Let’s talk about how we talk about color. Let’s talk about what is a color and what is not. Let's talk about it in a way that works for us in the 21st century.
colors, non-colors & neutrals
Did you know that in the 12th century, the color spectrum was bookended by black and white? It was: white, yellow, red, green, blue, purple and black.
But when Newton came along in the 17th century and proposed the color wheel based on the rainbow we still use today, he knocked white and black off the spectrum. So they were no longer considered colors.
Surely, this is a disservice to both black and white? Even now, the color world is ambivalent about whether black and white are actual colors - they've been bundled into a non-color-ish category we call neutrals, along with grays, beiges, tans and others.
The Resonance Color System is all inclusive: it welcomes every color nuance in all hues – no matter how chromatically challenged they may be. So it is comprised of 15 color families/hues: gray, white, black, yellow, tan/olive, orange, beige/brown, red, magenta, purple, indigo blue, blue, blue-green, green, and yellow-green.
warm vs. cool
are all blues cool and all yellows warm?
Traditionally, one side of the color wheel is ‘cool’ (blues, purples, greens) while the other is ‘warm’ (yellows, oranges, reds). This worked well for Newton (1642-1726) and Goethe (1749-1832), but we need more subtlety today. With the millions and millions of possibilities at our fingertips, for colors to truly resonate with each other, we need to get more granular. We need to take into account temperature within each hue, their sub-temperatures, that is, warm yellows and cool yellows; warm blues and cool blues.
The Resonance Color System goes a step further and brings in the concept of balanced colors into our vocabulary in order to include color nuances that are neither warm nor cool.
This concept helps shift our perspective from thinking of a warm color as one having a yellow undertone and a cool one as having a blue undertone, to considering where it is located in the visible spectrum continuum – for example, notice in the illustration below as you read it from left to right that various forms of cool red (all lines on column 1) are followed by balanced reds (all lines on column 2), and warm reds (all lines on column 3) and then moves to cool oranges, balanced oranges and warm oranges. These are followed by warm yellows, balanced yellows and cool yellows.
color resolution: saturation + value
is bright too bright?
..."savage nations, uneducated people, and children have a great predilection for vivid colours" Johann Wolfgang von Goethe, 1810
Clear, bright, pure color. Somewhere in between color. Soft, subtle, grayed, muted color. What's the difference?

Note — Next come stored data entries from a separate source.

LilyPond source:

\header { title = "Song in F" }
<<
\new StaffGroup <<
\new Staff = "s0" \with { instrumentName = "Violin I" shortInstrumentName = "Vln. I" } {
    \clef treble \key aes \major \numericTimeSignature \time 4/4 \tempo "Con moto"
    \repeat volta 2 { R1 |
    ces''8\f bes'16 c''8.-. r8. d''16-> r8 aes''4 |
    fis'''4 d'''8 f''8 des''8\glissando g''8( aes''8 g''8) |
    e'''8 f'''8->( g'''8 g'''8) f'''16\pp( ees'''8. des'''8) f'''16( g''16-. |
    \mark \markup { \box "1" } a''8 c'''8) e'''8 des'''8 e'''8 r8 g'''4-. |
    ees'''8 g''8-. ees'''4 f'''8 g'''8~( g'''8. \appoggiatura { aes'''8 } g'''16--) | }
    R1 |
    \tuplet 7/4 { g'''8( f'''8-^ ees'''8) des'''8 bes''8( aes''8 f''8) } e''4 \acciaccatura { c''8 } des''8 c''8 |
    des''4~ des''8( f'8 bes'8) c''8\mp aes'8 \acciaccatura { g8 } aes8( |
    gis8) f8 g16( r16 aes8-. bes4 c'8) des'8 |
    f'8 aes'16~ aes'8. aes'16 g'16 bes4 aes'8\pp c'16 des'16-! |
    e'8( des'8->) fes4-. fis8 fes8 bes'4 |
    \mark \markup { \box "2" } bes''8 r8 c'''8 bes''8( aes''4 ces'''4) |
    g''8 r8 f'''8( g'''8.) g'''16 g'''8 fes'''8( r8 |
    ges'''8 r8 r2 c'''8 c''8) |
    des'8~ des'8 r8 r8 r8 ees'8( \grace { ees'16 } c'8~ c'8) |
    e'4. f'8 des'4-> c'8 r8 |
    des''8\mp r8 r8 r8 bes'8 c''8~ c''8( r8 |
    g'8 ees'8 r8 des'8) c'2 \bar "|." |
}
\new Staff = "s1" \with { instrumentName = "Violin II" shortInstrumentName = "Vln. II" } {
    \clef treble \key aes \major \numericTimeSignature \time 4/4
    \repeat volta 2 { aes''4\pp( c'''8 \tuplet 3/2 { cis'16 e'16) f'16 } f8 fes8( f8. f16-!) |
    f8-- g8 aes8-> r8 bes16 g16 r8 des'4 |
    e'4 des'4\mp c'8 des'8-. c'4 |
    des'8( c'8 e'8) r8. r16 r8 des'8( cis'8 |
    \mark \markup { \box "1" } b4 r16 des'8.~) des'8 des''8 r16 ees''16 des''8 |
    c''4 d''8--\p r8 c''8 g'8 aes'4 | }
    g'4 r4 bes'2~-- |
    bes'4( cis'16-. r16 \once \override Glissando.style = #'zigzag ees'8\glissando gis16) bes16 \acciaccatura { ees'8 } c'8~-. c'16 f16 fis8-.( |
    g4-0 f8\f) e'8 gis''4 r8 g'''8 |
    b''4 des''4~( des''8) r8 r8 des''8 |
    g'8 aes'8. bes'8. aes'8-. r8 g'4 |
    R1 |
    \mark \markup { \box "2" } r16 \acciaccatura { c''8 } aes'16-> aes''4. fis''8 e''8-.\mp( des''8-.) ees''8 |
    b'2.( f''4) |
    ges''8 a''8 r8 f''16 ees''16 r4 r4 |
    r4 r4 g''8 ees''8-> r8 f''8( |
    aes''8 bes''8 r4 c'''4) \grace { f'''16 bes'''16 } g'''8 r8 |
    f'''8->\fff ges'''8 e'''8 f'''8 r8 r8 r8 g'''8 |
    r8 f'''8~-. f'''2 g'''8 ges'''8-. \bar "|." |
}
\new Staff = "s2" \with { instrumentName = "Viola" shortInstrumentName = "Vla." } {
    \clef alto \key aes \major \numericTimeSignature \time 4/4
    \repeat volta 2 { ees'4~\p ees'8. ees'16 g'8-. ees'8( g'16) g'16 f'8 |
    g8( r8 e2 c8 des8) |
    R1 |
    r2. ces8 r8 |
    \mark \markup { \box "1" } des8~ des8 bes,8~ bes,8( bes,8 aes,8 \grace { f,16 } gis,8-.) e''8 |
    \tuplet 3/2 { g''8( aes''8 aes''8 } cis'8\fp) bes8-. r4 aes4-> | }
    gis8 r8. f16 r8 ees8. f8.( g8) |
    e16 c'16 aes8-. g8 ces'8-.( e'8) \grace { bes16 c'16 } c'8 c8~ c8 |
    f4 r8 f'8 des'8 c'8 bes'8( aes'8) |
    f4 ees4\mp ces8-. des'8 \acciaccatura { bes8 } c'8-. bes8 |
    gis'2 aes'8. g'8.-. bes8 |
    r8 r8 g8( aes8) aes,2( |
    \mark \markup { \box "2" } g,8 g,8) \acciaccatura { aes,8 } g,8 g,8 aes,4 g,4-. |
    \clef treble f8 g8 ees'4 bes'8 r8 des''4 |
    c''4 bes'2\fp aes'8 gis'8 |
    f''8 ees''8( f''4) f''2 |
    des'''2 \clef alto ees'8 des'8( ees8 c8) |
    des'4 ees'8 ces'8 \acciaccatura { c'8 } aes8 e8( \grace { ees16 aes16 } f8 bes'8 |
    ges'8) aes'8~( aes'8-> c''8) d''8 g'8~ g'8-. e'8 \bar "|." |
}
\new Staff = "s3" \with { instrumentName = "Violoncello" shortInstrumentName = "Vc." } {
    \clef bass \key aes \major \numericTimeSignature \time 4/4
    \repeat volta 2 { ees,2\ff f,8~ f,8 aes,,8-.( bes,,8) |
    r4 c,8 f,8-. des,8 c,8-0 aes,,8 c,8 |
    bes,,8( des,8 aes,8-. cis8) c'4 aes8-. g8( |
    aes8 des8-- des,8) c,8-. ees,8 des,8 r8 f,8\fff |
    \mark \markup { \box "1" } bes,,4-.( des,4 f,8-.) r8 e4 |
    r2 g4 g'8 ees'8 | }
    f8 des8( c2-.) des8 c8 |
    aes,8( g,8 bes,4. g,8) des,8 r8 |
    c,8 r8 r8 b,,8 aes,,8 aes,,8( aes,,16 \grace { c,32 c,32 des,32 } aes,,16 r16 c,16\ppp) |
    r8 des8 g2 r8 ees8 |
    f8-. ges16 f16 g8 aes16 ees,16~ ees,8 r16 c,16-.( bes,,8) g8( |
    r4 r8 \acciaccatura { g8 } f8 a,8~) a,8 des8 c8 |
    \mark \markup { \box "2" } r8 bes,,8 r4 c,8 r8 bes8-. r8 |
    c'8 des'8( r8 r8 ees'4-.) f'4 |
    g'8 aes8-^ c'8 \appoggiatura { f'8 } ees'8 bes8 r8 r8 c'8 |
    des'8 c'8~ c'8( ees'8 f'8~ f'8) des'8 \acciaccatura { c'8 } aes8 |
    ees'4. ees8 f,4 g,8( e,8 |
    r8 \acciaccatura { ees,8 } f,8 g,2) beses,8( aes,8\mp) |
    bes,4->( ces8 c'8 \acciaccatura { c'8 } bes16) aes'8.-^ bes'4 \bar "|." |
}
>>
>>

Though fashion still favors 'preloved', 'faded', 'grayed' – low saturation colors – for those stylishly in the know, colors of higher saturation and values are nonetheless much in demand by people of all ages, level of civility and education in a variety of applications.
The Resonance Color System (RCS) defines and incorporates three levels of color resolution, a concept that encompasses saturation (how much chroma is in a color, how pale or strong it is) and value (the lightness through brightness to darkness scale). These three levels are: muted (grayed, faded, subtle colors), intermediate (colors not quite muted and not quite clear) and clear/pure colors (includes tints, bright and dark colors, but no grayed colors).
Resonance Color Zones
why do some colors go well together and others don't?
We all know the rules of color harmony. Complementary colors. Split complementaries. Analogous colors. Triads. But with so many color nuances to choose from, it is often overwhelming – and time consuming – to create a pleasing color combination. Why is this?
Mystery gone. Colors that go well together – resonate with each other – share common, quantifiable qualities. The Resonance Color System (RCS) not only identifies the necessary qualities, it also gathers together all colors sharing those resonating qualities into Color Zones. Pick any one of the 9 Color Zones and start harmonizing. Super easy!